"La seule chose qui m'intéresse c'est qu'on fixe une date pour les élections. Les Italiens doivent savoir quand voter pour un nouveau gouvernement capable d'adopter le budget", a martelé devant la presse le chef de la Ligue (extrême droite), après avoir aligné les selfies à Policoro, une station balnéaire de Basilicate. Il a promis de travailler "de façon constructive avec l'Europe pour la convaincre de tailler dans les impôts des Italiens".

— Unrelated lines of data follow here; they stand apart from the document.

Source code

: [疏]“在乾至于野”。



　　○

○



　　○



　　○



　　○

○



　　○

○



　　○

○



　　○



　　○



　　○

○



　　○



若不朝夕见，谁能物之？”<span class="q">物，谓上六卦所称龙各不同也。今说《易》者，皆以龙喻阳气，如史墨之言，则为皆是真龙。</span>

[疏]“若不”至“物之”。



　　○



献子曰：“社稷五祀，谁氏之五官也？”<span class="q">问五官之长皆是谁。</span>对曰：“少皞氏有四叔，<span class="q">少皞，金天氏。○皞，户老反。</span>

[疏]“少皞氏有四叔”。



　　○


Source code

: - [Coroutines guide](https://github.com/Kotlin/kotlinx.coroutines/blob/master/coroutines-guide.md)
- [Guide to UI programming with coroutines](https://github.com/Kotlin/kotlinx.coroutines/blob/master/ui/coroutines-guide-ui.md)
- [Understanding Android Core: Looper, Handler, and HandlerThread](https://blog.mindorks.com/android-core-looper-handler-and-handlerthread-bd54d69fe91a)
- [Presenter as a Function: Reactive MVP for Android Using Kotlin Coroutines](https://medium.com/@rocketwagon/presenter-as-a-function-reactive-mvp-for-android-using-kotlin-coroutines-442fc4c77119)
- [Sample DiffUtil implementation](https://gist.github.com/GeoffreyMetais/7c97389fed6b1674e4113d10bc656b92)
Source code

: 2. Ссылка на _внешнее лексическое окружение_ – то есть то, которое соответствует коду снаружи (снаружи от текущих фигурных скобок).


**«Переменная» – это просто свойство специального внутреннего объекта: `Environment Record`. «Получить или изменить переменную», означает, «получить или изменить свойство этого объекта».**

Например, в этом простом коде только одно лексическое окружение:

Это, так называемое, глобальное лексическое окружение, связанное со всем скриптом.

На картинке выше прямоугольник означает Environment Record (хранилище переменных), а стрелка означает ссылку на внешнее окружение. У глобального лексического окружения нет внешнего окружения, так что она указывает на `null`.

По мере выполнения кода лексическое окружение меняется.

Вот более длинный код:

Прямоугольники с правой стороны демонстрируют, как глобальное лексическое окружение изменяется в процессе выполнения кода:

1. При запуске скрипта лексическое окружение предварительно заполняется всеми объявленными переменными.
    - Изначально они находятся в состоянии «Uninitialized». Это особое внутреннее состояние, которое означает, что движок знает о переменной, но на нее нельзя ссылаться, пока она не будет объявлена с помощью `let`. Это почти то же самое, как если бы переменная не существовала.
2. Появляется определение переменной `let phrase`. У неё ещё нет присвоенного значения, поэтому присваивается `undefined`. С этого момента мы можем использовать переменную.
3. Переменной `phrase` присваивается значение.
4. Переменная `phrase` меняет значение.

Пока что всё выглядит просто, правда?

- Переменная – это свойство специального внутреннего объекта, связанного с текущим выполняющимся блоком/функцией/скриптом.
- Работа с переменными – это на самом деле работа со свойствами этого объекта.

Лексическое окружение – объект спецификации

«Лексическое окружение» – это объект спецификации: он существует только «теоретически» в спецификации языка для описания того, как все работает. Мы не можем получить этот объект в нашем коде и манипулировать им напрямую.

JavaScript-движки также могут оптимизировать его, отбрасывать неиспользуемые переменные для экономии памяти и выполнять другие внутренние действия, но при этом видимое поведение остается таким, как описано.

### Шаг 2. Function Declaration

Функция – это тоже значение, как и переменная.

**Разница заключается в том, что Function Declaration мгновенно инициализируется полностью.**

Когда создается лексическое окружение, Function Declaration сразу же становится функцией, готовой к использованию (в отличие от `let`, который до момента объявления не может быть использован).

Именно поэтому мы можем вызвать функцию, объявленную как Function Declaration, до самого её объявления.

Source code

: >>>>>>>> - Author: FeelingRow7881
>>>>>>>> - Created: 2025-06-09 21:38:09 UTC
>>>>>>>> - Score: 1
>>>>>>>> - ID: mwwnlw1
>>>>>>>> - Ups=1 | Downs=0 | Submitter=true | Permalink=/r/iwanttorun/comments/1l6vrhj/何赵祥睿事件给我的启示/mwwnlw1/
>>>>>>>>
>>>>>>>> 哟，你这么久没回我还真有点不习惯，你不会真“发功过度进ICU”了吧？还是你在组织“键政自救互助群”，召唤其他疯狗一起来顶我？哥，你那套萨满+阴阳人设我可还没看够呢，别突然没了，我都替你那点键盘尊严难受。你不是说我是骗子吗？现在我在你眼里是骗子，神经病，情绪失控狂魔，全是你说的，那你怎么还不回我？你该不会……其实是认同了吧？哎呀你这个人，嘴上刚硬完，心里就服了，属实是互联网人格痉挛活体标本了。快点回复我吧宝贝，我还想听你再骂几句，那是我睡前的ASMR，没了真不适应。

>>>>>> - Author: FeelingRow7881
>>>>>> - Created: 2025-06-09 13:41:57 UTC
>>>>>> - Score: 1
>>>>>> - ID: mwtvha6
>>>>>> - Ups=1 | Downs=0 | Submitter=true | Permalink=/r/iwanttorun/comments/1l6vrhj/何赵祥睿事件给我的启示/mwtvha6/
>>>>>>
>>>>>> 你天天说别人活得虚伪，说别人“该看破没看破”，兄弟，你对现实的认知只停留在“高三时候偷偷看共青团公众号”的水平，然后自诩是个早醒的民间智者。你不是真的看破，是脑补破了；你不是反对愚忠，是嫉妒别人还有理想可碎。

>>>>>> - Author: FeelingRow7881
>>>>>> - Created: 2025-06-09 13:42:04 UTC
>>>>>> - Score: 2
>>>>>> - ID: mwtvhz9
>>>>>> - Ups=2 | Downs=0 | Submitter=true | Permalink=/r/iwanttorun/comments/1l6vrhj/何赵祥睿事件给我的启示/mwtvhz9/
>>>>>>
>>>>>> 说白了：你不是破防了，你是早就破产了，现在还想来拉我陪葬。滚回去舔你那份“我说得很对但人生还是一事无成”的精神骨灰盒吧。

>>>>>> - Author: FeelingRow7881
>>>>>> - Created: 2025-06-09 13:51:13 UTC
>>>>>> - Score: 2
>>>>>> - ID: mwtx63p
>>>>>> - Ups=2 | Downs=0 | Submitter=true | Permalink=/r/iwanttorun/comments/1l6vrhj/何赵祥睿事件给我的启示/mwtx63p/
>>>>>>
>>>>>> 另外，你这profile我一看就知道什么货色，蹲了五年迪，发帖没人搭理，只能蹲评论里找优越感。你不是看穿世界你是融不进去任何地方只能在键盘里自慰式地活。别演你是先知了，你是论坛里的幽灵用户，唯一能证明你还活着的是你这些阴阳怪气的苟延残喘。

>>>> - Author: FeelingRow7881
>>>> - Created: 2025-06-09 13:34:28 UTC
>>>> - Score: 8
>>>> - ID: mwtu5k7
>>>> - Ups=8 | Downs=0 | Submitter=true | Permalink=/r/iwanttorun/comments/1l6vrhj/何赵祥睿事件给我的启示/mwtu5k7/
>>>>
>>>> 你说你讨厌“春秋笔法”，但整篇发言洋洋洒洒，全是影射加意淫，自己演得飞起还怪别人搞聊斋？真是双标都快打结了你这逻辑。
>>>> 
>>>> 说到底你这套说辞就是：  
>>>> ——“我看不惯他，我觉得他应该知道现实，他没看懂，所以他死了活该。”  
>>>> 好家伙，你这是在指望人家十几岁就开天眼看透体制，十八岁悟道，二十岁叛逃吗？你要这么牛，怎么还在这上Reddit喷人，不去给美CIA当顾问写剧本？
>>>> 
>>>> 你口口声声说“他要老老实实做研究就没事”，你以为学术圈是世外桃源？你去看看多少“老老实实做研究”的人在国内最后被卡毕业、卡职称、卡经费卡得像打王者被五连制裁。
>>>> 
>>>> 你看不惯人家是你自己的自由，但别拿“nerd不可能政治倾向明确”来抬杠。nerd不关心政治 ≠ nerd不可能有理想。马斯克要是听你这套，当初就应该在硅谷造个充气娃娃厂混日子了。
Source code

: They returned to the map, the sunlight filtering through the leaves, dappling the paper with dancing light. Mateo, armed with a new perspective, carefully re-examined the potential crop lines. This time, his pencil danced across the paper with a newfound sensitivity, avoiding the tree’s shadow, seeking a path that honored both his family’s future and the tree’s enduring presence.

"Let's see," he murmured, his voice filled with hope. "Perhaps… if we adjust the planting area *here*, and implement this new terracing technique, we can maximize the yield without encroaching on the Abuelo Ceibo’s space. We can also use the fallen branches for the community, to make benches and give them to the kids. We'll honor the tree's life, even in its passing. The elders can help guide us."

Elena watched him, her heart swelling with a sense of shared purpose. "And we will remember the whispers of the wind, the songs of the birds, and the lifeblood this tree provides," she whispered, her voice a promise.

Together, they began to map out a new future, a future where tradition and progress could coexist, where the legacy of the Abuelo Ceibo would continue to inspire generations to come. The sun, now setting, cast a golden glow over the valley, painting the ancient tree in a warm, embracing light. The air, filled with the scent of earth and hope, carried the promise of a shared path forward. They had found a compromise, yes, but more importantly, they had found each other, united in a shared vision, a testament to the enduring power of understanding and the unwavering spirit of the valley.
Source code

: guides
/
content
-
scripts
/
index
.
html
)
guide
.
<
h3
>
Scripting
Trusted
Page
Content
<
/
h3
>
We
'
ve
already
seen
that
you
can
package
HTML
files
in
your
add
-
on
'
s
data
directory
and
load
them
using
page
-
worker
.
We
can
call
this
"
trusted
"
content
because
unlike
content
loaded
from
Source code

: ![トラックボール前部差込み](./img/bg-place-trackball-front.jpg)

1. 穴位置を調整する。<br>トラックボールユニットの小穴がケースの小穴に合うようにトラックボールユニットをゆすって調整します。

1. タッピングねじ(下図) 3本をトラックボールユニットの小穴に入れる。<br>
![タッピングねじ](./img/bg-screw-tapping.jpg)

. Salvini a renouvelé ses intenses pressions sur le parlement, en exigeant "qu'il s'exprime le plus vite possible, et certainement pas après le (pont du) 15 août". Il a dit vouloir "donner à l'Italie un gouvernement courageux et stable qui dure au moins 10 ans". "Ceux qui repoussent le rendez-vous avec le parlement veulent seulement sauver leurs fauteuils", a-t-il lancé.

Lundi, des réunions sont prévues au Sénat mais uniquement au niveau des chefs de groupes parlementaires, pour établir un calendrier des débats à venir. Les spécialistes anticipent une convocation des chambres pour les 19 ou 20 août, donc après ce congé, sacro-saint pour les Italiens. Celui que ses fans surnomment le "Capitano" (capitaine) a refusé "de répondre aux insultes de (ses anciens alliés) du Mouvement 5 Etoiles (M5S)", qui, surpris du coup de force de Salvini, l'accusent d'avoir profité de sondages très favorables (36 à 38% des intentions de vote) pour provoquer une crise politique.

Son ex-partenaire de coalition Luigi di Maio, chef de file du M5S, a fustigé, dans un post sur Facebook samedi, l'attitude de Salvini qui a "renversé le seul gouvernement qui, en un an, ait résisté aux lobbies et pouvoirs forts, qui a adopté la loi anti-corruption la plus sévère d'Europe et vient en aide aux retraités, aux pauvres et aux précaires".

M. Di Maio a lancé, dans le même message, "un appel à toutes les forces politiques" et une pétition auprès des parlementaires "pour demander un vote d'urgence sur la réduction (prévue dans un projet de loi) du nombre de parlementaires". "Supprimons 345 sièges de parlementaires (actuellement 950, un record, ndlr) et leurs salaires. C'est beaucoup d'argent. Il suffit de voter, cela ne prendrait pas plus que deux heures. On peut investir l'argent dans des choses plus utiles, les écoles, les routes, les hôpitaux", a expliqué Di Maio, en appelant tous les partis, même la Ligue à soutenir ce projet de loi, avant de retourner aux urnes.